Yes, you read that correctly. Fat is not always the enemy. There is nothing wrong with consuming moderate amounts of fat in your diet. In fact, research has shown that fat is essential to growth, recovery, skin and connective tissue. A good rule of thumb is to stay away from hydrogenated oils, "shelf oils" and vegetable oils. These are the fats found in potato chips and snacks. Also, limit your saturated fat intake to that which is found naturally in the protein you eat. Finally, make sure you are getting a sufficient amount of essential fatty acids in your diet. Try to add a tablespoon of flaxseed oil to your protein shakes or meals.

DON'T WAIT ANOTHER MINUTE

What are you doing? You should be looking at the clock to see if it is time to eat again. As I stated earlier, eating is the key to your success or failure in the gym. Once you begin to gain more of an understanding of what your body's demands are, you will be able to customize a more intricate eating plan for yourself. For now, keep a detailed journal and watch your body change for the better.*


----------



## bushmaster (Dec 3, 2013)

Good read but I disagree on so many levels. I am 240lbs. My pro is at 370 and will not go higher. Anymore and your starting to become way too acidic. My current macros are:

370g pro
750g cho
110g fat

Also any excess protein actually become waste anyways or they become carbs through glucogenesis.


----------



## tsek0s (Dec 3, 2013)

i agree that we have limits bro,but always depend in what AAS we use too or slin/hgh and also consider t3 too you can use much more protein in that!!


----------



## SuperLift (Dec 3, 2013)

damn bro 750 carbs!! Bet that's fun, for a couple days... then just becomes a chore! lol


----------



## bushmaster (Dec 3, 2013)

tsek0s said:


> i agree that we have limits bro,but always depend in what AAS we use too or slin/hgh and also consider t3 too you can use much more protein in that!!
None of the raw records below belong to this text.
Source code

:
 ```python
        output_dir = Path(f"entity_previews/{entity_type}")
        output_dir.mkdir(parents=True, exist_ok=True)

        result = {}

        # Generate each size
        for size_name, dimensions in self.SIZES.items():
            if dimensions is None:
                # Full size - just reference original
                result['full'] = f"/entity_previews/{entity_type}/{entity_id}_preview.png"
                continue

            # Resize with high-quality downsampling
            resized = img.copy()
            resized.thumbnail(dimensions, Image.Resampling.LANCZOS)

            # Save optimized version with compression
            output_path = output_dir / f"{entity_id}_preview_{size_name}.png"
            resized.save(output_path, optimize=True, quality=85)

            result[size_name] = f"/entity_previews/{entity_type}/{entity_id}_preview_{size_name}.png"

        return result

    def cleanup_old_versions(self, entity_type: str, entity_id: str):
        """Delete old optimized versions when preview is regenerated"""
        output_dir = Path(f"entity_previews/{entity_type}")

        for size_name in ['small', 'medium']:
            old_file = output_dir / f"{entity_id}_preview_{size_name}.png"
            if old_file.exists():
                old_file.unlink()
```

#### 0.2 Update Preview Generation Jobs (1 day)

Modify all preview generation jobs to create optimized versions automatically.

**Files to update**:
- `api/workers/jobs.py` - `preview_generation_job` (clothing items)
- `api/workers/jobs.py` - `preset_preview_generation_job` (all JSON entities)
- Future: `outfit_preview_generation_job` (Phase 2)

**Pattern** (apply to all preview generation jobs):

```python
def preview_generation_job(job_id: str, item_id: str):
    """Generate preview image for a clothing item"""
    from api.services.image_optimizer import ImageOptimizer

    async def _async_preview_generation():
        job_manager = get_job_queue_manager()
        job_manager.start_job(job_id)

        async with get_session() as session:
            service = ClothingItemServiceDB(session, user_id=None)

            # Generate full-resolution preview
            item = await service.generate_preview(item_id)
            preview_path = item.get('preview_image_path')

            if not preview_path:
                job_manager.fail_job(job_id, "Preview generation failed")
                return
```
Maybe so but do you know what thrives in an acidic environment?  CANCER. I stepped on stage at 198lbs last year with less than 150g pro the last 6 weeks due to Gout. With AAS protein synthesis is through the roof so a little goes a long way. 



SuperLift said:


> damn bro 750 carbs!! Bet that's fun, for a couple days... then just becomes a chore! lol


5470cals. It sucks man. Everyone thinks its fun till a week in.


----------



## tsek0s (Dec 4, 2013)

alwyas we loose some some our intake bro ...1 week in so many carbs makes you feel shit!!!and plus must eat like a horse to get them..


----------



## bushmaster (Dec 4, 2013)

tsek0s said:


> alwyas we loose some some our intake bro ...1 week in so many carbs makes you feel shit!!!and plus must eat like a horse to get them..



My point was if I can diet down to a show, when you potentially could lose the most, and not lose lbm its over rated. Gurus like Farah say the same. How come Kai was taking in only a little more than I was?  He definitely isn't small and definitely didn't lose much lbm. Too much bro science. About the carbs I want them high. I'd rather increase them than any other macro at this point. But to each their own. Watch people battling cancer and you'll realize there is much more to this than being huge.


----------



## tsek0s (Dec 4, 2013)

agreed sience is everything and evrything change from year to year we go front..


----------